When I first started this blog I would haphazardly store useful links and articles I wanted to comment on here and there, like a squirrel burying nuts. Then, also like a squirrel, I would promptly forget where I’d put them.
I recognized the problem inherent in this work flow after only a few head-banging evenings and did a little research on solutions. This led me to pull down a copy of Linkman, which I still barely know how to use, but at least all my blog fodder winds up in one place. I think.
Despite this handy means of tracking my nuts, however, I still don’t seem to have a lot of time to go back and dig them up and give them a proper Ditchwalk thumping. So the links keep building up, and I keep saving them, and you keep missing out on the content, and the squirrels bounding around my yard keeping talking about me in ways that are less than complimentary.

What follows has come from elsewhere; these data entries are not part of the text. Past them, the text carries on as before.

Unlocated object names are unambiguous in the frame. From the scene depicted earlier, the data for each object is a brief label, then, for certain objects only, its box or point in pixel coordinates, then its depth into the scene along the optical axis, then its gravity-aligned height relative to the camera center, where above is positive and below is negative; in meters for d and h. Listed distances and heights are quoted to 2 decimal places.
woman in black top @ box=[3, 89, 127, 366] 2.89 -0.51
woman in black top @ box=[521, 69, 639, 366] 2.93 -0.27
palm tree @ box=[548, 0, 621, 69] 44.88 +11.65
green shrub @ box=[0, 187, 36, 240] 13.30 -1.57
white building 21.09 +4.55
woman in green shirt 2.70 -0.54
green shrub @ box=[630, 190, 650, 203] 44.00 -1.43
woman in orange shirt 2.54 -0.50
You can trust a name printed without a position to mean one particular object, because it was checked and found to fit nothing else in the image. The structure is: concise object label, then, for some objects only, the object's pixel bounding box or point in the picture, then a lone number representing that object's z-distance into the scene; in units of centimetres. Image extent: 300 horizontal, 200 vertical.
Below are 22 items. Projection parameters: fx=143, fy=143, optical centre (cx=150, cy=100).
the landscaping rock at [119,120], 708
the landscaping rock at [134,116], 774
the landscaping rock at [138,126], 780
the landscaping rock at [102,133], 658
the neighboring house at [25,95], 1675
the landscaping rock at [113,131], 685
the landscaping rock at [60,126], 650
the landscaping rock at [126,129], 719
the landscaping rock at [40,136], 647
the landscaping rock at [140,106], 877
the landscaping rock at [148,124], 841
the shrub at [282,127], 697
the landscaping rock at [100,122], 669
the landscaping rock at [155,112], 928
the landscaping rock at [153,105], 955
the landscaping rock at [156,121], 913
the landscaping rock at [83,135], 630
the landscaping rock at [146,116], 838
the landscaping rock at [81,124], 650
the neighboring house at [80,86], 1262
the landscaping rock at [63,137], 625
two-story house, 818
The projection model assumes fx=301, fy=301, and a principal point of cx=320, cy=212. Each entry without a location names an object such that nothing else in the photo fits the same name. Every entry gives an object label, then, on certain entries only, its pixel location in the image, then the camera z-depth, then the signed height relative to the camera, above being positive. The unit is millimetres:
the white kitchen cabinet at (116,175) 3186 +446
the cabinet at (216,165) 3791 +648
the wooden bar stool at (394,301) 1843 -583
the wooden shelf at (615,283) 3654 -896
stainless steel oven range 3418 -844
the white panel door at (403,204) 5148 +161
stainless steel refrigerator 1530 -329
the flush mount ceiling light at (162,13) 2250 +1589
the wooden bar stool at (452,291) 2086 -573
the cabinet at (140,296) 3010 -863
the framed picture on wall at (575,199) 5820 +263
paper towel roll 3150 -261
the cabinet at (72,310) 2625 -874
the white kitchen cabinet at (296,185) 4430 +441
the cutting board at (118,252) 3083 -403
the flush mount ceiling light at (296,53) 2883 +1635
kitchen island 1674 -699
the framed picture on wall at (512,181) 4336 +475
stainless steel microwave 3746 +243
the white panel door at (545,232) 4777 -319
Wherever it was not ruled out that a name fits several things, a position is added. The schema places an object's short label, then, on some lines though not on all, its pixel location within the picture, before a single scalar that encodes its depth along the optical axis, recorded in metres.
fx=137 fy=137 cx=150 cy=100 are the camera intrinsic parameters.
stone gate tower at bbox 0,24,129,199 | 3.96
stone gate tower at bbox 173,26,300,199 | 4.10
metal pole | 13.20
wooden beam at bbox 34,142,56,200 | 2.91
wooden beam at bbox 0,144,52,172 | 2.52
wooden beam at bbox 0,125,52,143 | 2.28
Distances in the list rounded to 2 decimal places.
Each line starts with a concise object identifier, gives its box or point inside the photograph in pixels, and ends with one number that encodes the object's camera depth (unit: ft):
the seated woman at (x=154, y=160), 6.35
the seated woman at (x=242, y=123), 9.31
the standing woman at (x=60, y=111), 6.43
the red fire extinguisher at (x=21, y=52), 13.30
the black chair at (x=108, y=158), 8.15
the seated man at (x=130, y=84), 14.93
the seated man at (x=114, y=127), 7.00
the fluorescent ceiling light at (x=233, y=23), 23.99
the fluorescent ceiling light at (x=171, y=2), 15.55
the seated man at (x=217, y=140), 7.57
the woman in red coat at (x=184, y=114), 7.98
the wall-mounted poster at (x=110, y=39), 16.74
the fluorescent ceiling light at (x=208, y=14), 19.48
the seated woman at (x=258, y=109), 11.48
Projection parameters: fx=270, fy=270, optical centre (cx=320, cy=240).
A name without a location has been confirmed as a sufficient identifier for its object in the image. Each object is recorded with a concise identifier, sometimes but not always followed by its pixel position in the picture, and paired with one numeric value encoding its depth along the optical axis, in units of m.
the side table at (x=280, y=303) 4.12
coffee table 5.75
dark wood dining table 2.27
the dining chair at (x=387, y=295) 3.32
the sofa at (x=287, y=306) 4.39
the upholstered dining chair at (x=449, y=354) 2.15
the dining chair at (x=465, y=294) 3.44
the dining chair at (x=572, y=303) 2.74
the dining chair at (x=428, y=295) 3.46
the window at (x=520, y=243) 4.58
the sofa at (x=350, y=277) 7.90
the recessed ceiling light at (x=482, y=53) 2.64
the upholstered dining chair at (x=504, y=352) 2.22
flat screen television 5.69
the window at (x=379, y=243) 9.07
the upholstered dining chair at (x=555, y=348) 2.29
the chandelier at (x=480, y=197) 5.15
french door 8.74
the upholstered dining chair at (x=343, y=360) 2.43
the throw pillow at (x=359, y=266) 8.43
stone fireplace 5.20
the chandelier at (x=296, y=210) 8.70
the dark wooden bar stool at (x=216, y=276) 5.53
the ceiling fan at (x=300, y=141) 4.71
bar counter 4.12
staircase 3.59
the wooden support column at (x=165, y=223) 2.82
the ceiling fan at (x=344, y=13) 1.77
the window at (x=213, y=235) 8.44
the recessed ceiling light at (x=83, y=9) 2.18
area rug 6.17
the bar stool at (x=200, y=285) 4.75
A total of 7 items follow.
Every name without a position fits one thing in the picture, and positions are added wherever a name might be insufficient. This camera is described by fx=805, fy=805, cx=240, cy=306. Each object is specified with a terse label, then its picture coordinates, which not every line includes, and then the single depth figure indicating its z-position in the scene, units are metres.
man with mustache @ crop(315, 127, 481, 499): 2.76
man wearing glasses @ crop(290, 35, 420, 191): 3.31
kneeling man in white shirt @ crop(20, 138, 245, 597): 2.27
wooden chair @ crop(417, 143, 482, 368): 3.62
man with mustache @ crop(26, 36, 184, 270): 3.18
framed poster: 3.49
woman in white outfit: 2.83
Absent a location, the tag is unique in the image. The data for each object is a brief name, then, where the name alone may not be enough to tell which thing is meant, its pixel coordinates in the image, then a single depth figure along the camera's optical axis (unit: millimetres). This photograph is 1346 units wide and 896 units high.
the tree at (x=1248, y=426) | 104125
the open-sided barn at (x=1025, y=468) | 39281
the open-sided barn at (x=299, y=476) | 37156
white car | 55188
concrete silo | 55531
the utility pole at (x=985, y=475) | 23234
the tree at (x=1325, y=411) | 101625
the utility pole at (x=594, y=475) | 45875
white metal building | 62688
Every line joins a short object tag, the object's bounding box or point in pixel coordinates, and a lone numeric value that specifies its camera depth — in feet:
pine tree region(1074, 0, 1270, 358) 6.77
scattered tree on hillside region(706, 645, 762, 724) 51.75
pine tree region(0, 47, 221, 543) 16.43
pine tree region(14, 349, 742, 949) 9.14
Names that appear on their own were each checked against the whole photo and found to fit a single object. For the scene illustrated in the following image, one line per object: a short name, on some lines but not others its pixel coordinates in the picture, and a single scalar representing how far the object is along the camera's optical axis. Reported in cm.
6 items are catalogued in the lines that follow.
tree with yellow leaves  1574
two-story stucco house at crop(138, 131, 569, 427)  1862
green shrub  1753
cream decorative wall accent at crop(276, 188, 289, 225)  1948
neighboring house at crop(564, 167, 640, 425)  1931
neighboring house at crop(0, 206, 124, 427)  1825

So today I’m going to start posting links to items that didn’t make it into an individual post, and in coming weekends I may even go back and dig up some of the stuff I buried two months ago. If only to feel the thrill of victory.
Enjoy. 🙂
- Copyright, Publication Rights, Kindle, and YOU
The kind of process post every would-be author should read. Profited me greatly, particularly regarding the proper steps for establishing professional identity and custody of copyrights. - Thoughts on the Craft
Written by Cheryl Anne Gardner, this post beats the glitter off the self-publishing movement and reveals the pragmatic reality beneath. (The post is from an art-centric perspective.) - Hold a Self-Publisher to Account: Month 3
Dan Hollaway, posting as a pair of shoes, dishes dirt on his self-pub sales. Previous posts here and here. - How to Negotiate a Bigger Book Advance: 9 Insider Tips
Interesting for what it talks about (the variables that matter to the publishing industry) and what it doesn’t talk about (writing quality). And yet I’m sure it’s factually true. Consider this a primer on why publishing is A) dying and B) no longer viable for anyone without a TV face. - N.Y. Times mines its data to identify words that readers find abstruse
An older (6/11) post, but one I found interesting. Coincidentally, I noticed for the first time this week that I couldn’t highlight|copy from the NYT site because it wanted to treat my highlighted text as a query. Fortunately, the Ctrl-C key combo still works for copying highlighted text, even if the Copy option is no longer available in my right-click menu.) - Battlefield Heroes Users Decry New Pricing Scheme
Yet another example of how the dominant theme in American business is screwing your own customers out of money. (The banking industry cries uncle as a result of their own drunken credit excess, gets bailed out, then jacks up interest rates and fees on rank-and-file members. Too-big-to-fail begets too-small-to-succeed.) The games industry, no slouch at exploiting users, is furiously working on the correct balance between free-to-play player skill and micro-transactions as a means of bypassing effort. Not surprisingly, the people making these games keep coming up with ways to induce people to spend.
More each week until all known problems are solved.